Private estates in South Africa are entitled to establish and enforce their own traffic rules and issue traffic fines.
This was the finding of the Supreme Court of Appeal (SCA) which ruled on a long-running case in which Niemesh Singh, a resident of Mount Edgecombe Country Club Estate, claimed that speed trapping in the estate was unlawful.
Due to various factors in our beloved country, such as safety and peace of mind, secure estates have become more and more popular over the years. While most of us would consider it common sense that it is inappropriate to drive 60km/h or more inside a closed off area where children could be running around, the enforceability and consequences of not abiding by the estate’s road rules have been brought into questioning. In this specific case, Mr. Singh’s daughter was caught on 3 different occasions exceeding the speed limit. The matter was taken to court and the final finding was that: “Private estates in South Africa are entitled to establish and enforce their own traffic rules and issue traffic fines.”
With the above-mentioned in mind, it leaves room for debate with regards to who is to be held accountable. According to the court finding, the only people that can be held accountable are the homeowners of the private estate because they are the parties that have voluntarily entered into an agreement with the estate to abide by its rules. What about non-owners who have been granted access to the estate? Does this mean that the homeowner will be held accountable for his/her guests’ transgressions?
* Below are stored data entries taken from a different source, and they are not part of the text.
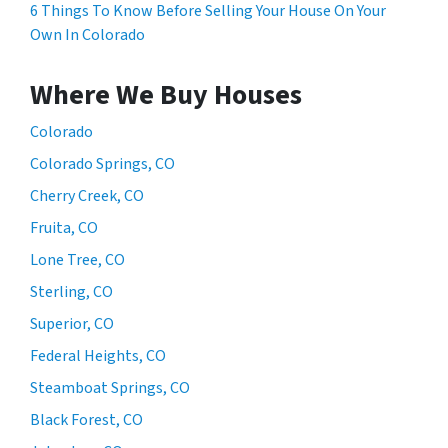
6 Things To Know Before Selling Your House On Your
Own In Colorado
Where We Buy Houses
Colorado
Colorado Springs, CO
Cherry Creek, CO
Fruita, CO
Lone Tree, CO
Sterling, CO
Superior, CO
Federal Heights, CO
Steamboat Springs, CO
Black Forest, CO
The judgement makes it clear that the only persons who can be held liable are the residents and not their visitors.
It is unfortunate when the safety and well-being of a community is disregarded not only by visitors but also the community’s residents. What we need to remember is the fact that the private estates do not conjure up these rules because they feel like their rule book doesn’t hold enough volume, it is there to protect all members who choose to enter the estate. “Living is easy with eyes closed.” says John Lennon on more than one occasion. The approach of “it won’t happen to me” is a foolish one because an accident can happen in the blink of an eye and then it is too late. A simple solution is to simply abide by the rules.